La bofetada no fue fuerte en absoluto, pero desencadenó un violento ataque de histeria. Hubo aullidos, arañazos, porcelanas rotas. La niña se puso a llorar. Los perros ladraron hasta volverse afónicos. La vecina de enfrente tuvo que llamar a la puerta. Al concluir esa jornada infernal, Leandro comprendió que la decisión de su mujer era irreversible.
Sin el menor asomo de duda, llamó a la agencia inmobiliaria. Contentos de encontrar un comprador en esos tiempos difíciles, le dieron todas las facilidades. Desde las ventanas de las habitaciones polvorientas era fácil vigilar las idas y venidas del usurpador e insultarle a voz en grito.

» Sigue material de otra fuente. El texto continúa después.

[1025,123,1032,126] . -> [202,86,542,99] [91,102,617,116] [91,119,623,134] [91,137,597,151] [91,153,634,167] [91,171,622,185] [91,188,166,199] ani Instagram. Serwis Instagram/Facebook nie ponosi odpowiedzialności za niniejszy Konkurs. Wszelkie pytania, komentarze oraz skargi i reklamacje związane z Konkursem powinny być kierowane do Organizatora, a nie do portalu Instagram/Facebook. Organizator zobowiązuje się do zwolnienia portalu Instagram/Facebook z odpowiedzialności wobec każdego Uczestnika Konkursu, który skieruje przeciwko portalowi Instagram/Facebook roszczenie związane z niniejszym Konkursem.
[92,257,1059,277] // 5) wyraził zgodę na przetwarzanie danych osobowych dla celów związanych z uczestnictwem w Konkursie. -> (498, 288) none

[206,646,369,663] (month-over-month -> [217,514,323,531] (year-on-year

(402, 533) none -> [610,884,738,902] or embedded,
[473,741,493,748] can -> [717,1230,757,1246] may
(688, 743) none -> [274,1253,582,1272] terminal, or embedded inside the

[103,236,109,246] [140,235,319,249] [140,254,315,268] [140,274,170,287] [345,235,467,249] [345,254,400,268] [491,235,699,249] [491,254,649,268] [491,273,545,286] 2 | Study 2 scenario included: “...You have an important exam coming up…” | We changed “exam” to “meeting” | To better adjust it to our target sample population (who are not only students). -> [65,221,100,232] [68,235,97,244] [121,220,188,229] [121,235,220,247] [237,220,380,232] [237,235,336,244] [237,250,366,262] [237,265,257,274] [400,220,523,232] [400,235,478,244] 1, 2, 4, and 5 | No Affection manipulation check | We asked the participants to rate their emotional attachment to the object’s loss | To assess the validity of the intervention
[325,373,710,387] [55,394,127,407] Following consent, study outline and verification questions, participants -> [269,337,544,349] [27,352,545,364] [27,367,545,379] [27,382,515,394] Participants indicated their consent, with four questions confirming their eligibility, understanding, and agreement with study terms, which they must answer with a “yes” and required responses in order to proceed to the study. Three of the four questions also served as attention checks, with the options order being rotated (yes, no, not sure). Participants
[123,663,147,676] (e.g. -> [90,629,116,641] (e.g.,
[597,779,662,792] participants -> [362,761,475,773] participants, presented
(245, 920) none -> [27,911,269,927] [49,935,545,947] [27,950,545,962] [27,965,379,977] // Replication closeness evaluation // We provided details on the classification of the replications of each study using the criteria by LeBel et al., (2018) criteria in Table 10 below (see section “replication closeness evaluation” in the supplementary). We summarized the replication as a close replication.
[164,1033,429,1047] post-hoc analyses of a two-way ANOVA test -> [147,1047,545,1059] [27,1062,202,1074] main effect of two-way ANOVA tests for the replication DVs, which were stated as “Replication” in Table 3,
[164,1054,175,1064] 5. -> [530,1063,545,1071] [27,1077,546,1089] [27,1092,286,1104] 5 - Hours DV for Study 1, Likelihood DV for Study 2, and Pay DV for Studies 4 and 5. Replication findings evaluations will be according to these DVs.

Leandro también invitaba a fulanas que encontraba en la calle y que hacía pasearse en bragas por el jardín, saboreando los celos de su mujer. Cuando coincidió en la calle con el abogado, no hizo ningún esfuerzo por contenerse. El barrio entero tuvo que venir a separarlos, sangrantes y enrabietados como matones de arrabal.
Una tarde de abril, a la vuelta del trabajo, vio que todas las persianas de su antigua casa estaban cerradas. Ningún amigo, ningún vecino quiso informarle sobre el paradero de su familia. Leandro compró una botella de whisky en la gasolinera y se la acabó solo, tirado en el suelo del salón vacío.
Amaneció a mediodía, después de un sueño angustioso, abandonado en el charco de un rayo primaveral. Tambaleante, se dirigió hacia la puerta. Al abrirla, la pesadilla se alzaba ante él: un delirante amasijo de colores y perfumes pringosos, una locura de monstruosidades vegetales que se asfixiaban unas a otras bajo el crepitar de los insectos.
Leandro avanzó como pudo entre ese caótico laberinto de savia. Al llegar junto al estanque se fijó en una abeja que libaba la planta desconocida de Ada. De pronto, el animal resbaló y cayó dentro del alto cucurucho. Leandro se agachó y contempló cómo, apresado en el néctar viscoso, la abeja se arrojaba una y otra vez contra unas manchas claras que debía de tomar por una posible salida. Leandro comprendió que esos mismos movimientos de huida segregaban los líquidos encargados de su digestión. Horrorizado, apartó la mirada y la dirigió hacia el seto, detrás del cual el césped comenzaba a secarse y el frágil rosal virginiano a ser devorado por la cochinilla.